3D-LFM: Lifting Foundation Model

1Carnegie Mellon University, 2The University of Adelaide

CVPR, 2024

3D-LFM, a universal 2D-3D lifting model, processes diverse objects without category-specific knowledge. It uses transformers' permutation equivariance and geometric consistency to handle camera rotations, standardizing shape representation in a canonical frame.

Unified 3D-LFM Model

A single model for 30+ object categories.
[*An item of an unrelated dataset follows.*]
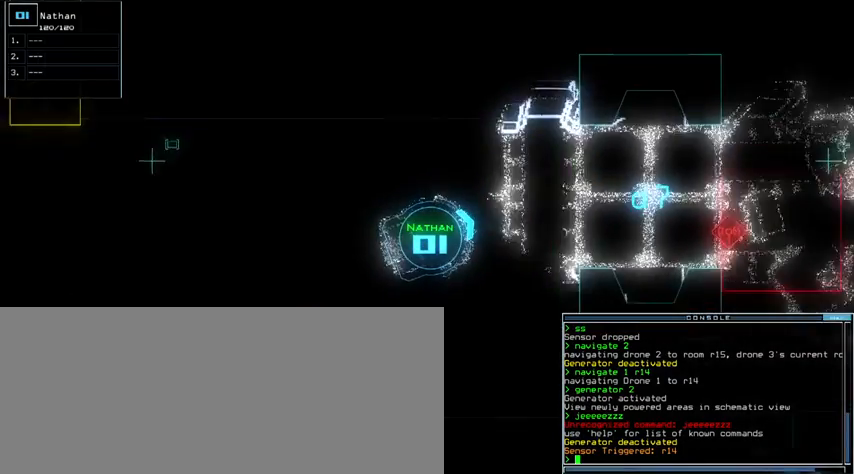
{"keys": ["n"], "events": [[67, "down", "up"], [433, "n", "down"]]}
The 3D-LFM scales to multiple categories (30+ in our experiments), managing diverse landmark configurations through proposed architectural changes. See our paper for more details. Key: Red for ground truth, blue for predictions.

   

OOD Generalization

The 3D-LFM is capable in recognizing and reconstructing objects in configurations and with a number of landmarks never encountered during its training phase. Above object categories are never seen by the model in training.

Abstract

The lifting of 3D structure and camera from 2D landmarks is at the cornerstone of the entire discipline of computer vision. Traditional methods have been confined to specific rigid objects, such as those in Perspective-n-Point (PnP) problems, but deep learning has expanded our capability to reconstruct a wide range of object classes (e.g. C3PDO and PAUL) with resilience to noise, occlusions, and perspective distortions. All these techniques, however, have been limited by the fundamental need to establish correspondences across the 3D training data – significantly limiting their utility to applications where one has an abundance of "in-correspondence" 3D data. Our approach harnesses the inherent permutation equivariance of transformers to manage varying number of points per 3D data instance, withstands occlusions, and generalizes to unseen categories. We demonstrate state of the art performance across 2D-3D lifting task benchmarks. Since our approach can be trained across such a broad class of structures we refer to it simply as a 3D Lifting Foundation Model (3D-LFM) -– the first of its kind.

Architectural Overview
Architectural diagram of the 3D-LFM model: The system encodes 2D keypoints via TPE, processes them through Transformer layers, and decodes to a canonical 3D shape using an MLP. The shape is aligned to ground truth using Procrustean methods, ensuring local and global context capture with computational efficiency.